MediaJustice

Who else in our communities are organizing to make the Internet work for our people? In March, I attended Net Inclusion 2023, the National Digital Inclusion Alliance (NDIA)’s annual conference ready to find out who and where they are. The convening is a space where digital equity and digital inclusion practitioners and advocates who work at the grassroots level  come together to learn, fellowship and share. As the person who works on ‘The Internet’ at MediaJustice (MJ), sometimes I feel like the action always happens at the federal or state level. But at MJ, we know that all real change begins within communities. Not outside and certainly not from above. 

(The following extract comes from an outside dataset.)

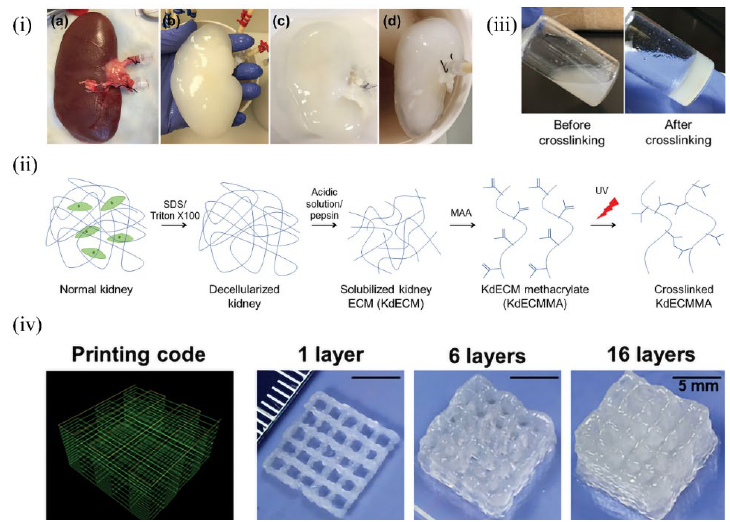
Figure 10. Preparation of KdECM and KdECMMA-based bioink formulations: changes in gene expression in the 3D-printed cell-laden construct: ( i ) gross images of the decellularization process: (a) normal kidney, (b) SDS treatment for 36 h, (c) Triton X-100 treatment for 24 h, and (d) washing in saline for 72 h; ( ii ) schematic illustration of a photo-cross-linkable kidney-specific ECM hydrogel; ( iii ) photography of KdECMMA before and after UV cross-linking; ( iv ) printing code and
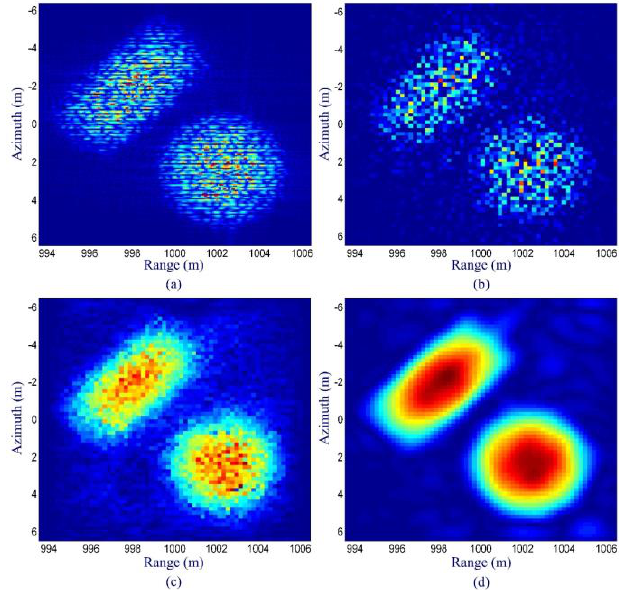
Figure 10. ( a ) Magnitude of the scene, ( b ) phase of the scene, ( c ) DCT result of the magnitude (taken from [79]). Sensors 2019 , 19 , x 12 of 19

With the tens of billions of dollars that will soon be coming to states from the Broadband, Equity, Access and Deployment (BEAD) and the Digital Equity Act (DEA), two laws from the 2021  Infrastructure Investments and Jobs Act, there are more people active and involved in digital equity work at every level. Net Inclusion was evidence of this as conference attendance numbers doubled over the last year to over 800. I felt really lucky to have a squad with me this time in such a large crowd—friends like Community Tech New York, the Equitable Internet Initiative in Detroit, the National Center on Race and Digital Justice at UCLA, and Community Networks at ILSR. These are some of the same folks we worked together on our FCC comments in their digital discrimination rulemaking process, where we collectively advocated for a reparatory framework for addressing decades of redlining, discrimination and divestment from our communities. 

I really love this group of people because a long-term dream for my work is to bring those who are focused on internet issues like the digital divide into community with those who work on other MJ issue areas like surveillance, algorithmic harms and carceral tech.

Image Descrip: [GRAPHIC] Detroit Digital Justice Coalition's Digital Justice Principles listed with brief descriptions: Access, Participation, Common Ownership, and Healthy Communities. Learn more: detroitdjc.org
 These are the elements of the Digital Justice framework, as first defined by our friends in the Detroit Digital Justice Coalition

Typically, folks who work on getting people access to useful technologies like the internet and devices are not  the same folks who are campaigning against facial recognition surveillance, automated license plate readers or data extraction and exploitation in their communities. And it’s also true that typically those working on justice-related campaigns, like local Defund the Police movements, aren’t usually also advocating for community centered solutions to close the digital divide.  I recognize there are a myriad of reasons why our movements are siloed, but I’m energized by the opportunity to bridge these gaps. 

During the conference, I gave a lightning round presentation highlighting this Digital Justice framework for attendees to rethink who they were working with, and more importantly, who they weren’t yet working with. Technologies, both helpful and harmful, are changing the shapes of our communities. Shifting our cultural and media landscapes. Making determinations about who gets resources and who gets targeted for state violence and oppression. Our people deserve to have agency about how we want to shape technology in our communities and how we want our communities shaped by technology. 

So how do we shift folks from a digital equity or digital inclusion framework to a Digital Justice one instead? It starts conversation by conversation and it grows at the speed of relationship. While it will take time to get Internet advocates to consider tackling surveillance systems while they advocate for federal digital equity dollars, I’m willing to bet that  as the Net Inclusion conference continues to grow, so too will our squad of folks focused on Digital Justice as a framework for our communities.